Material shown Start Marker

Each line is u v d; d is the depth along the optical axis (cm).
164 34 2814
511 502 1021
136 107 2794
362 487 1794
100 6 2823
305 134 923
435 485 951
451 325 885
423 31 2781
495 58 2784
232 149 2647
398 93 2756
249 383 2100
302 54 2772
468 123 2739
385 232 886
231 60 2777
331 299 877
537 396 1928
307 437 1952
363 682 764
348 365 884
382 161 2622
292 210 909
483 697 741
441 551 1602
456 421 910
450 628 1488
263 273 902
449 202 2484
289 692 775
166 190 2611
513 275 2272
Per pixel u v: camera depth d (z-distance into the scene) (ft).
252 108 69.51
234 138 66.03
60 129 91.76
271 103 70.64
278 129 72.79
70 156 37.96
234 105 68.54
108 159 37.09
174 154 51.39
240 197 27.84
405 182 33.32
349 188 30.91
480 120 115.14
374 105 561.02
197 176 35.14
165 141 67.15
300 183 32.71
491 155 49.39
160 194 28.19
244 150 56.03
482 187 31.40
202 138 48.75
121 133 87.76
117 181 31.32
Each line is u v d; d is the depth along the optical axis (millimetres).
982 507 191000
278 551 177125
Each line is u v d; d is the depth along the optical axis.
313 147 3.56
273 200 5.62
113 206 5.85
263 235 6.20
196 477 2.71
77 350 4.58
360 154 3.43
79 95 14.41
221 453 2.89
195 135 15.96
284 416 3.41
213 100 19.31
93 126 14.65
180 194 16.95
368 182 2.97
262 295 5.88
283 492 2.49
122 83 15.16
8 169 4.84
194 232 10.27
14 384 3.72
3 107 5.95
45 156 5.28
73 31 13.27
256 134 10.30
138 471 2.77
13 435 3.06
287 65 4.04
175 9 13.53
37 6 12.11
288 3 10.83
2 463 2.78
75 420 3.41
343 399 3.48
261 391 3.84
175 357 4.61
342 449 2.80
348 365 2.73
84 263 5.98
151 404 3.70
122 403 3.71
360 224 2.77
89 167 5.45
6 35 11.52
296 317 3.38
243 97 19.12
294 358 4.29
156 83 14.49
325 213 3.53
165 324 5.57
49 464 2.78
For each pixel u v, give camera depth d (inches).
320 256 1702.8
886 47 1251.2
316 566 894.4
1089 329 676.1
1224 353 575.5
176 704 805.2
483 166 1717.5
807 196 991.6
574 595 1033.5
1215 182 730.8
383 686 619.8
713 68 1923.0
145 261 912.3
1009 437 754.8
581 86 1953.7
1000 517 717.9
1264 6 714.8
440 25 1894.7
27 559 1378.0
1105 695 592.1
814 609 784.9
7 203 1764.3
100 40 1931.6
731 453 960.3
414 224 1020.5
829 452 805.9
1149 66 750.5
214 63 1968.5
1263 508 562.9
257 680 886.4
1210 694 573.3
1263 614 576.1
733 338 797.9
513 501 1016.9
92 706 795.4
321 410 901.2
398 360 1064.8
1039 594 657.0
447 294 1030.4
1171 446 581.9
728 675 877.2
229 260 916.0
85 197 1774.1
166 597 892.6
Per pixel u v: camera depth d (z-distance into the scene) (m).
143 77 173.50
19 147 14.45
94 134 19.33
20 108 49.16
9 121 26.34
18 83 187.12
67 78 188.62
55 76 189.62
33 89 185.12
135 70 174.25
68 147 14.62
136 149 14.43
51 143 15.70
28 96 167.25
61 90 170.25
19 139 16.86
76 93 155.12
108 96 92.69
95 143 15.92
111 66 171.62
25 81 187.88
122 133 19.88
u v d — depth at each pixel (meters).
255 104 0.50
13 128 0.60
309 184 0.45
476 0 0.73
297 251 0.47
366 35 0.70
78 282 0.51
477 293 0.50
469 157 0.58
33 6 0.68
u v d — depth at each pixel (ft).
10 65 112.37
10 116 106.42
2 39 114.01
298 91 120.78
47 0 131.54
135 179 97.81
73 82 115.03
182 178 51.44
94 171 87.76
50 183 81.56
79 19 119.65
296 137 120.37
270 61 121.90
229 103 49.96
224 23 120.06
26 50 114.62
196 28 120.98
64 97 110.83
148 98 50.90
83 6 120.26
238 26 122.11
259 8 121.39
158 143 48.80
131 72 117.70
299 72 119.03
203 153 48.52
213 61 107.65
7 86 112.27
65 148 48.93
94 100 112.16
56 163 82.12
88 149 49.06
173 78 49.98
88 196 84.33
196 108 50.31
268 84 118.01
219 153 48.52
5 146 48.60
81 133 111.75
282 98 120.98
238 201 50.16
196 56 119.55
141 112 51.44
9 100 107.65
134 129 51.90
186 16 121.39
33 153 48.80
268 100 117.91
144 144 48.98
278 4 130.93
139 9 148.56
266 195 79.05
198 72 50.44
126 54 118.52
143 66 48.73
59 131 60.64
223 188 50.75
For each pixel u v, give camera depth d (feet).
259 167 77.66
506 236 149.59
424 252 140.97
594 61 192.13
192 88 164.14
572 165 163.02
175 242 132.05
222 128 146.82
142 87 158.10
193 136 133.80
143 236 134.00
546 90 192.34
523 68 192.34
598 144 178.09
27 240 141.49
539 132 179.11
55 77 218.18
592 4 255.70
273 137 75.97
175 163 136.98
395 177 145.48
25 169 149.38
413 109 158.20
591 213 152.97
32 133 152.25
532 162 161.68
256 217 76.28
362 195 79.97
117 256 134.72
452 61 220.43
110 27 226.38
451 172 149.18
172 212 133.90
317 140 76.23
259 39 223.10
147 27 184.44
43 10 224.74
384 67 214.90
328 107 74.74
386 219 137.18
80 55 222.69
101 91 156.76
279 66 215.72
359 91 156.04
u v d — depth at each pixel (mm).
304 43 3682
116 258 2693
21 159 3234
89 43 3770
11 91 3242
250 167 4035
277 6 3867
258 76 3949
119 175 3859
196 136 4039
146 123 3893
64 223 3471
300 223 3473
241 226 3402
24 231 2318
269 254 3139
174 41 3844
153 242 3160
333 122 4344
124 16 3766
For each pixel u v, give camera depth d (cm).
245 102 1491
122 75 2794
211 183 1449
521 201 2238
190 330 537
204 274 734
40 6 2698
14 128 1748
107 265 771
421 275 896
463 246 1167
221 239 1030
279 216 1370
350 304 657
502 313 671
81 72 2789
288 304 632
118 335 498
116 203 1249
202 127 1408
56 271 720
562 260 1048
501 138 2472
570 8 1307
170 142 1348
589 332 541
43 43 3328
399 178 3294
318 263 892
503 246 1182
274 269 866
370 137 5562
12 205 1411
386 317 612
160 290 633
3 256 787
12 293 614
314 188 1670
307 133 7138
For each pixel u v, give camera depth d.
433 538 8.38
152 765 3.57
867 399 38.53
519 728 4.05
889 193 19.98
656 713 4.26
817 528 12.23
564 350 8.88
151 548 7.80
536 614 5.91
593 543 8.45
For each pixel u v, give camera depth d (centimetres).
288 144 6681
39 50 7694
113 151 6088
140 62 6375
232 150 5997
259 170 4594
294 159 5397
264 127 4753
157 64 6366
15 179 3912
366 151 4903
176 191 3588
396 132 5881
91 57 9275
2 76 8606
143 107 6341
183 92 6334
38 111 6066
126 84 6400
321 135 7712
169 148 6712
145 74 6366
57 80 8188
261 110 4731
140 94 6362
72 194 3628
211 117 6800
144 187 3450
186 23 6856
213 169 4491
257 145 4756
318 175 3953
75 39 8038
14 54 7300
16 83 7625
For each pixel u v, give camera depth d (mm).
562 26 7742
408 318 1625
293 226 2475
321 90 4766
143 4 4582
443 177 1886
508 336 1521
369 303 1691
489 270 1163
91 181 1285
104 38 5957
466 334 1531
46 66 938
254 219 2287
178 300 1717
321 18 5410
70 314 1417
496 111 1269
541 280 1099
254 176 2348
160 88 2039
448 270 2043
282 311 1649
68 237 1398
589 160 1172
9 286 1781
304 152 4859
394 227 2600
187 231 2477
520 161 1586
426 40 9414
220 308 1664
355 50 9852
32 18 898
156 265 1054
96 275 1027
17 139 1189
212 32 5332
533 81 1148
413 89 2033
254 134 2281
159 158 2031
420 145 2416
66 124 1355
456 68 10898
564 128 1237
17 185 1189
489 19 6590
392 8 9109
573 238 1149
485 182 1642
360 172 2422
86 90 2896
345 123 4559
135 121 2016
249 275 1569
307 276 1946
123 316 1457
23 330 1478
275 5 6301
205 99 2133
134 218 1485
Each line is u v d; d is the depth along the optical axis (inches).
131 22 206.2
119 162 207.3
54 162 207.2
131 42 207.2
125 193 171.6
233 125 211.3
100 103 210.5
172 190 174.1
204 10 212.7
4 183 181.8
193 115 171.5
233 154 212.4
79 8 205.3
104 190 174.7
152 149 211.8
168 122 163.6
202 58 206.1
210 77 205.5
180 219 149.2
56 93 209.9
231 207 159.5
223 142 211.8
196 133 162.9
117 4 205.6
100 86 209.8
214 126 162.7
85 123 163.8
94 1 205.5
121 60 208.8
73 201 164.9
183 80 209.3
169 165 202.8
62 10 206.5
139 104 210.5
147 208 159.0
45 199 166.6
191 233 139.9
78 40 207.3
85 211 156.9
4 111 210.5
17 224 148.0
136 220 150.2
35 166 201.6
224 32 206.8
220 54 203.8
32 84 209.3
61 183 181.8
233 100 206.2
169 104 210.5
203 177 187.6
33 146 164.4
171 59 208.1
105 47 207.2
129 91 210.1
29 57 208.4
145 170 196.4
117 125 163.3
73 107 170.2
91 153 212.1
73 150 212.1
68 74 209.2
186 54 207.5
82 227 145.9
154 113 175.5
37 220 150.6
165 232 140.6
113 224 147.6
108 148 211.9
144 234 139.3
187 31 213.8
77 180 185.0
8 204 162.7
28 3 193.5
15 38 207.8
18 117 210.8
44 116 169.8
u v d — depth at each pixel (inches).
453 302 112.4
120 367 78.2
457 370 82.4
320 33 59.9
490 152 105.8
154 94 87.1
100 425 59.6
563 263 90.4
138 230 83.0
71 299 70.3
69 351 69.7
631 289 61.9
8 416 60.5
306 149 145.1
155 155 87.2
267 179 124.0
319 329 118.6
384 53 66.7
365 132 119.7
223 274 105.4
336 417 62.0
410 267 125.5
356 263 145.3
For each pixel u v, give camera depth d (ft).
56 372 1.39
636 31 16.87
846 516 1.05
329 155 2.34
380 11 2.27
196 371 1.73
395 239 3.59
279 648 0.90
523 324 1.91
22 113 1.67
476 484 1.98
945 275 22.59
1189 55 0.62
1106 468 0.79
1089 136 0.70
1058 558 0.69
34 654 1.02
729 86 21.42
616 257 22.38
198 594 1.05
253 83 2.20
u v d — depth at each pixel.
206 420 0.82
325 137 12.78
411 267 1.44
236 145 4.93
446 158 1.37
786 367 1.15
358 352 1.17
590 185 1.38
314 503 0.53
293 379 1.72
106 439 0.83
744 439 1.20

Material shown End Marker

Work request:
In the answer, give the lines from the first line of the data through the line with "360 224 2.77", exactly as they appear and with no additions.

Solved problem:
Each line is u v d; d is the depth along the optical axis (cm).
164 34 2814
511 502 1021
136 107 2794
362 487 1794
100 6 2823
305 134 923
435 485 951
451 325 885
423 31 2781
495 58 2784
232 149 2647
398 93 2756
249 383 2100
302 54 2772
468 123 2739
385 232 886
231 60 2777
331 299 877
537 396 1928
307 437 1952
363 682 764
348 365 884
382 161 2622
292 210 909
483 697 741
441 551 1602
456 421 910
450 628 1488
263 273 902
449 202 2484
289 692 775
166 190 2611
513 275 2272
Per pixel u v: camera depth d (z-distance into the scene) (ft).
252 108 69.51
234 138 66.03
60 129 91.76
271 103 70.64
278 129 72.79
70 156 37.96
234 105 68.54
108 159 37.09
174 154 51.39
240 197 27.84
405 182 33.32
349 188 30.91
480 120 115.14
374 105 561.02
197 176 35.14
165 141 67.15
300 183 32.71
491 155 49.39
160 194 28.19
244 150 56.03
482 187 31.40
202 138 48.75
121 133 87.76
117 181 31.32
Each line is u v d; d is the depth along the optical axis (millimetres).
982 507 191000
278 551 177125
Each line is u v d; d is the depth along the optical axis.
313 147 3.56
273 200 5.62
113 206 5.85
263 235 6.20
196 477 2.71
77 350 4.58
360 154 3.43
79 95 14.41
221 453 2.89
195 135 15.96
284 416 3.41
213 100 19.31
93 126 14.65
180 194 16.95
368 182 2.97
262 295 5.88
283 492 2.49
122 83 15.16
8 169 4.84
194 232 10.27
14 384 3.72
3 107 5.95
45 156 5.28
73 31 13.27
256 134 10.30
138 471 2.77
13 435 3.06
287 65 4.04
175 9 13.53
37 6 12.11
288 3 10.83
2 463 2.78
75 420 3.41
343 399 3.48
261 391 3.84
175 357 4.61
342 449 2.80
348 365 2.73
84 263 5.98
151 404 3.70
122 403 3.71
360 224 2.77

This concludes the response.